START Source information

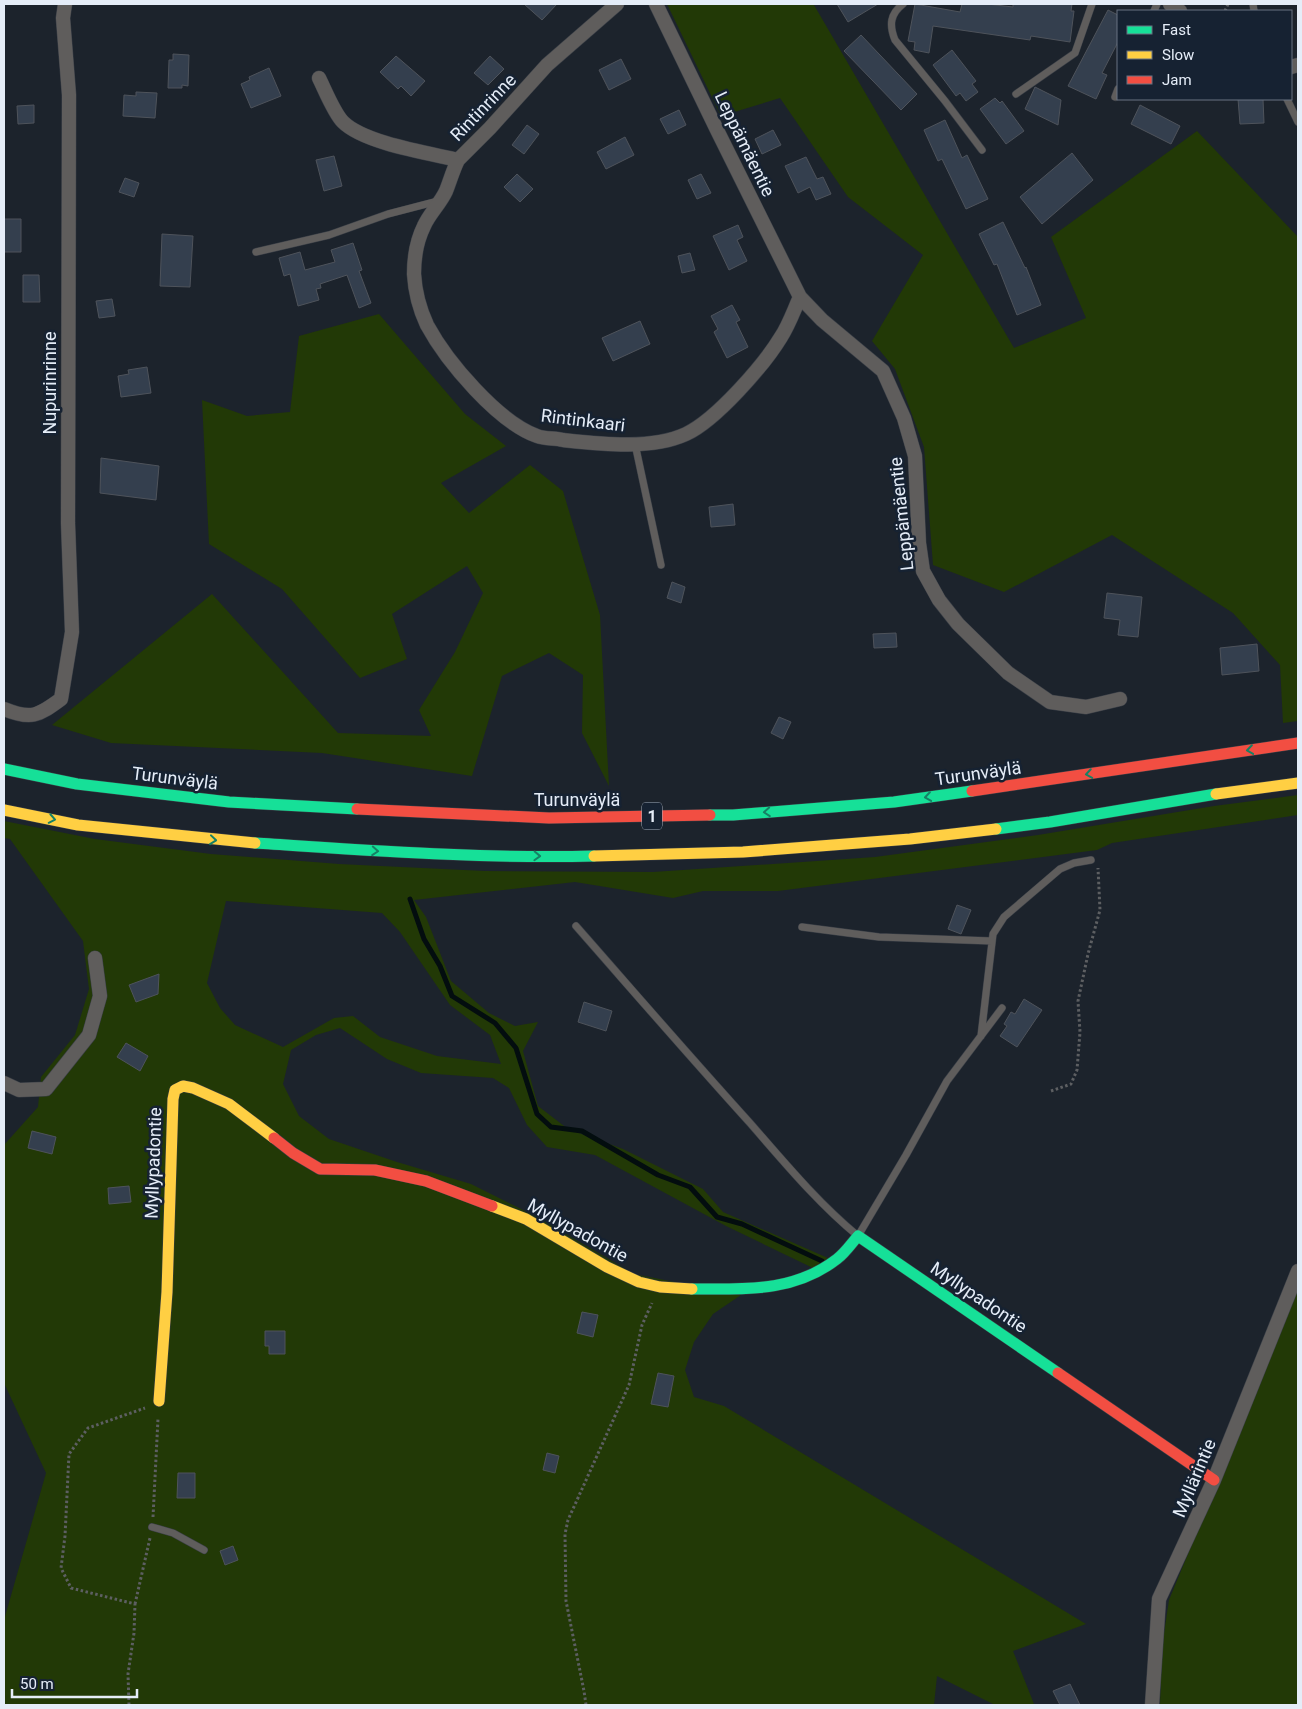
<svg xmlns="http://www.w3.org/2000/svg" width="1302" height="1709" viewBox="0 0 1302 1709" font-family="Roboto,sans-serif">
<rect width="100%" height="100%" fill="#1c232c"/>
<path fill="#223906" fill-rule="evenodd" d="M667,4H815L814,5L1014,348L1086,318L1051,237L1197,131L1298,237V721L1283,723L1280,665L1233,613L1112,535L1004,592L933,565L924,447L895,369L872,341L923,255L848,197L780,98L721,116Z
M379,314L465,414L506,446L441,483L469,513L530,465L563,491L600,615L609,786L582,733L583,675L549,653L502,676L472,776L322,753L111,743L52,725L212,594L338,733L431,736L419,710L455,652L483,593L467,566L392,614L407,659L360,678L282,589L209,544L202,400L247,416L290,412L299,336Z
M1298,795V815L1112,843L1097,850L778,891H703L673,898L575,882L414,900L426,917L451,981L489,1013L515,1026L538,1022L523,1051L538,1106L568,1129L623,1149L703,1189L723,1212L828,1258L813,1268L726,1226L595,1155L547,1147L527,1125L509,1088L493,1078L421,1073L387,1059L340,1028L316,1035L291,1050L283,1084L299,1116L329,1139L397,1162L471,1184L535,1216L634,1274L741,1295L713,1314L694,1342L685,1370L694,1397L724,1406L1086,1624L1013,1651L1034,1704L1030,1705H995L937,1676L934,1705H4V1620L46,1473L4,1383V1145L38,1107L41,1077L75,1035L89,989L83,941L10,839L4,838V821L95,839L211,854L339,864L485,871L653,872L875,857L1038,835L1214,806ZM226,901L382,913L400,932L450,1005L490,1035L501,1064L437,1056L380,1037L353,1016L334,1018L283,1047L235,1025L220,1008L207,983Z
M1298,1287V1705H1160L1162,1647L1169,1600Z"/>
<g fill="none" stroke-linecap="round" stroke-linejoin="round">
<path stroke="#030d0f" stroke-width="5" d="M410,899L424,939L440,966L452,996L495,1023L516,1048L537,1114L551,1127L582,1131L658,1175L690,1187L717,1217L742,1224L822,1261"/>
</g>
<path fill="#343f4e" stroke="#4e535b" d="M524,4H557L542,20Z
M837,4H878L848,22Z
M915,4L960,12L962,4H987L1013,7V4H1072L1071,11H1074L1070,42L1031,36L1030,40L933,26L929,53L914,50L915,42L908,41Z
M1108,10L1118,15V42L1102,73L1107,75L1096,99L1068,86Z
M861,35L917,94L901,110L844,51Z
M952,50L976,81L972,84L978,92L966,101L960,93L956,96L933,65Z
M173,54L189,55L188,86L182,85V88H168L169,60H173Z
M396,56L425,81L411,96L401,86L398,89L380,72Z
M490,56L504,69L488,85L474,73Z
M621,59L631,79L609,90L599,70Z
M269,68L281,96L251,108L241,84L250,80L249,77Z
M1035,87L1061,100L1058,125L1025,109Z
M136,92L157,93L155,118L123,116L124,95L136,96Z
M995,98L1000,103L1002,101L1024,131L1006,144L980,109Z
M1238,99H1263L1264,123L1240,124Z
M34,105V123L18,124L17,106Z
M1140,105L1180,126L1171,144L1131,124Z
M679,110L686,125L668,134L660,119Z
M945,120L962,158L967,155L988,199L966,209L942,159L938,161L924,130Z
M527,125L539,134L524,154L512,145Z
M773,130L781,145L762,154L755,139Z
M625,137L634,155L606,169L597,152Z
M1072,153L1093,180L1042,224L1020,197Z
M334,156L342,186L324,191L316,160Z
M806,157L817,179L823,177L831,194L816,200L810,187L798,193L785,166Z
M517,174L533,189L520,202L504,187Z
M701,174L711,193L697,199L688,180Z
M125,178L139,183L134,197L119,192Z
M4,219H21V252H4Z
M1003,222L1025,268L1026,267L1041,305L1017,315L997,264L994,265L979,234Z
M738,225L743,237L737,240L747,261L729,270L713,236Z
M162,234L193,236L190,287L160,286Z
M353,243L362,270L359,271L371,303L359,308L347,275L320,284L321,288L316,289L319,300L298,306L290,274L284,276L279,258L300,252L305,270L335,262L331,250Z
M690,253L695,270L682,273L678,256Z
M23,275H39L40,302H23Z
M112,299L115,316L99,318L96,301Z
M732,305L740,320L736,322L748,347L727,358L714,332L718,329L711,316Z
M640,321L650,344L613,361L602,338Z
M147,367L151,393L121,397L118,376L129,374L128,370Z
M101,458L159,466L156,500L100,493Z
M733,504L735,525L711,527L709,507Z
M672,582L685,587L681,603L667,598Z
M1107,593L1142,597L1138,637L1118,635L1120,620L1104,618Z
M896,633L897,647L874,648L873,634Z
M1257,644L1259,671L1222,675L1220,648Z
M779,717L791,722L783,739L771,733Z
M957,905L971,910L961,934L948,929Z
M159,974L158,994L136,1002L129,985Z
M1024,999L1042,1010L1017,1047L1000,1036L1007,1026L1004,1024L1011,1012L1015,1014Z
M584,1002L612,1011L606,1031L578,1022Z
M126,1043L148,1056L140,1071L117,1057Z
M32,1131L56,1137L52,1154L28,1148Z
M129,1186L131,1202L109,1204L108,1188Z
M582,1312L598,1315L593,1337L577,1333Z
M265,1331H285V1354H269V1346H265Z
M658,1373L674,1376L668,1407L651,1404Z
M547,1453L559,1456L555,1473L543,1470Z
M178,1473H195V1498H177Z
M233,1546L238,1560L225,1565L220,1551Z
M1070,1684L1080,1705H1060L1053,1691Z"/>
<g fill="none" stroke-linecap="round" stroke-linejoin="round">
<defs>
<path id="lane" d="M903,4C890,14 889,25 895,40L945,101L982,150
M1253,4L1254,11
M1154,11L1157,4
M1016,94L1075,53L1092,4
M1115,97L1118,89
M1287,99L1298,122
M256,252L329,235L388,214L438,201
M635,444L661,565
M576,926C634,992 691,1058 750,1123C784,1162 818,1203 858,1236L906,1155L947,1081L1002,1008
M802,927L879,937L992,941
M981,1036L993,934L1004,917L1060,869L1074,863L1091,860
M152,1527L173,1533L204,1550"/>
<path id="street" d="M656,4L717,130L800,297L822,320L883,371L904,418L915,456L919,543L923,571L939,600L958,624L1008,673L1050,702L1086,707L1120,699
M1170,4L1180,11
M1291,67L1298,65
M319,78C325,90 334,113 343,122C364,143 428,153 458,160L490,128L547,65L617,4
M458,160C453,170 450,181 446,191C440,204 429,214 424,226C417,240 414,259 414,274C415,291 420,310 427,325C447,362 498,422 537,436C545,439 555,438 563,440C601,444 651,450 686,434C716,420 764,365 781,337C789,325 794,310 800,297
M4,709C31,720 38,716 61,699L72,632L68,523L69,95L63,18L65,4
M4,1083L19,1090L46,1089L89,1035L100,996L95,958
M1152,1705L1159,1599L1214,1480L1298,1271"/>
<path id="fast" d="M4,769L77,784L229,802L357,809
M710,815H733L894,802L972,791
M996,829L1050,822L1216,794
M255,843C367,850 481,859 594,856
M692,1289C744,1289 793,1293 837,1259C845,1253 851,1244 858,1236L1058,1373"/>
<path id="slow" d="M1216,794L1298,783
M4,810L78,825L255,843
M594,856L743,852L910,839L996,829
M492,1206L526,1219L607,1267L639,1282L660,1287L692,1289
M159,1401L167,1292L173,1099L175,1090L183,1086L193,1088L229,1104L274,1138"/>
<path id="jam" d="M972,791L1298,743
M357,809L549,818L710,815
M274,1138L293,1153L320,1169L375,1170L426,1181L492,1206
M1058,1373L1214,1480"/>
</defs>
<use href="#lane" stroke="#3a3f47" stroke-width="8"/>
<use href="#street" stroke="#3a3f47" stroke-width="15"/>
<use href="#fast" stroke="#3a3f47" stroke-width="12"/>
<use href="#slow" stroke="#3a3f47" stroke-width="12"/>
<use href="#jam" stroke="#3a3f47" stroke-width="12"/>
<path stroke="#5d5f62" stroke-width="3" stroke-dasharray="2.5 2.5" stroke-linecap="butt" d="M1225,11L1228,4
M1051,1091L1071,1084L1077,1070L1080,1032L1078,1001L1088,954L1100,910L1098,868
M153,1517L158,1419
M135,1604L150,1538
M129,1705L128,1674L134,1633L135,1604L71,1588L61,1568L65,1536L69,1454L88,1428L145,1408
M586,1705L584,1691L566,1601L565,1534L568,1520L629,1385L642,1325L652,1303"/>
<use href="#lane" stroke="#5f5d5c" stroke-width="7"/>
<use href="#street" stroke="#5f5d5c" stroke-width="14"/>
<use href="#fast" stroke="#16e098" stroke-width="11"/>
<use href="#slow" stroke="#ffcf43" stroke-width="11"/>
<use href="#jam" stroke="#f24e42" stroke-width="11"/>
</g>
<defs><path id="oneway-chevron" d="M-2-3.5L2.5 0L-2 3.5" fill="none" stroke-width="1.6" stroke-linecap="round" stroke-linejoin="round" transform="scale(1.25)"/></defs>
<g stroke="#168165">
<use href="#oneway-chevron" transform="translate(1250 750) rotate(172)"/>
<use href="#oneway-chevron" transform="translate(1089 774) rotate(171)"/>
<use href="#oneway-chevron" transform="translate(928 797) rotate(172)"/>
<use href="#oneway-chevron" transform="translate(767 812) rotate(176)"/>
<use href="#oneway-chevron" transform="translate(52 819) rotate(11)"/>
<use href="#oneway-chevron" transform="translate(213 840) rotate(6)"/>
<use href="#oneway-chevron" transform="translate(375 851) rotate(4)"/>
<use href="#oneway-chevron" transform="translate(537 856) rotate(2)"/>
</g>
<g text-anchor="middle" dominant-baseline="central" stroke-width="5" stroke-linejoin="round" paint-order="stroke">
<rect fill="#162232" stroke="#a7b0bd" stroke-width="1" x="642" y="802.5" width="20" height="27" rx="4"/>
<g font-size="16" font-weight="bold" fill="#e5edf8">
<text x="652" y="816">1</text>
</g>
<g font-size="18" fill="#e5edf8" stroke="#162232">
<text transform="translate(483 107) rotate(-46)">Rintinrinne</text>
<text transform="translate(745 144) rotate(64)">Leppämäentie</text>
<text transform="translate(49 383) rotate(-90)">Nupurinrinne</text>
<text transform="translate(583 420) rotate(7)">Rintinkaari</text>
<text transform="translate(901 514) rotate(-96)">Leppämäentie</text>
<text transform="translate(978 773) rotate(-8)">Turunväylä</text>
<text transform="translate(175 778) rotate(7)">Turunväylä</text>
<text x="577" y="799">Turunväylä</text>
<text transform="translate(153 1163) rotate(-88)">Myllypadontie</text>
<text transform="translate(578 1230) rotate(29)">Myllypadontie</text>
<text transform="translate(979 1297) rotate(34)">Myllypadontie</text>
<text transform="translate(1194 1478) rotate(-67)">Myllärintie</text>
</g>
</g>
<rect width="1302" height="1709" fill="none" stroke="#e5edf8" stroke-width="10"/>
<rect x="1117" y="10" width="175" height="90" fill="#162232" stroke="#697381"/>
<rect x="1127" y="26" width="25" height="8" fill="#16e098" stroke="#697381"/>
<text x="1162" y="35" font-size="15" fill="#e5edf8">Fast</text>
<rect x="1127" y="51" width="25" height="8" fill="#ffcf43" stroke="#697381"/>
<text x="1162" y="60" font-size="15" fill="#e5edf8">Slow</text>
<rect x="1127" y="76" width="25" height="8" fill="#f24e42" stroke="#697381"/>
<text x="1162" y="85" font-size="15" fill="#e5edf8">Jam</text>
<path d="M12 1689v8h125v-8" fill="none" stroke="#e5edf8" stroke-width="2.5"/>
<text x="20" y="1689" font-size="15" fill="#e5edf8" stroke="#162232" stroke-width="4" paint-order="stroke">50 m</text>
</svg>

END Source information

_What you are asked to do_: In the listing above, the lines from the one containing "M32,1131L56,1137L52,1154L28,1148Z" through the one containing "M802,927L879,937L992,941" must be set down exactly, with no other lines.

_Response_:
M32,1131L56,1137L52,1154L28,1148Z
M129,1186L131,1202L109,1204L108,1188Z
M582,1312L598,1315L593,1337L577,1333Z
M265,1331H285V1354H269V1346H265Z
M658,1373L674,1376L668,1407L651,1404Z
M547,1453L559,1456L555,1473L543,1470Z
M178,1473H195V1498H177Z
M233,1546L238,1560L225,1565L220,1551Z
M1070,1684L1080,1705H1060L1053,1691Z"/>
<g fill="none" stroke-linecap="round" stroke-linejoin="round">
<defs>
<path id="lane" d="M903,4C890,14 889,25 895,40L945,101L982,150
M1253,4L1254,11
M1154,11L1157,4
M1016,94L1075,53L1092,4
M1115,97L1118,89
M1287,99L1298,122
M256,252L329,235L388,214L438,201
M635,444L661,565
M576,926C634,992 691,1058 750,1123C784,1162 818,1203 858,1236L906,1155L947,1081L1002,1008
M802,927L879,937L992,941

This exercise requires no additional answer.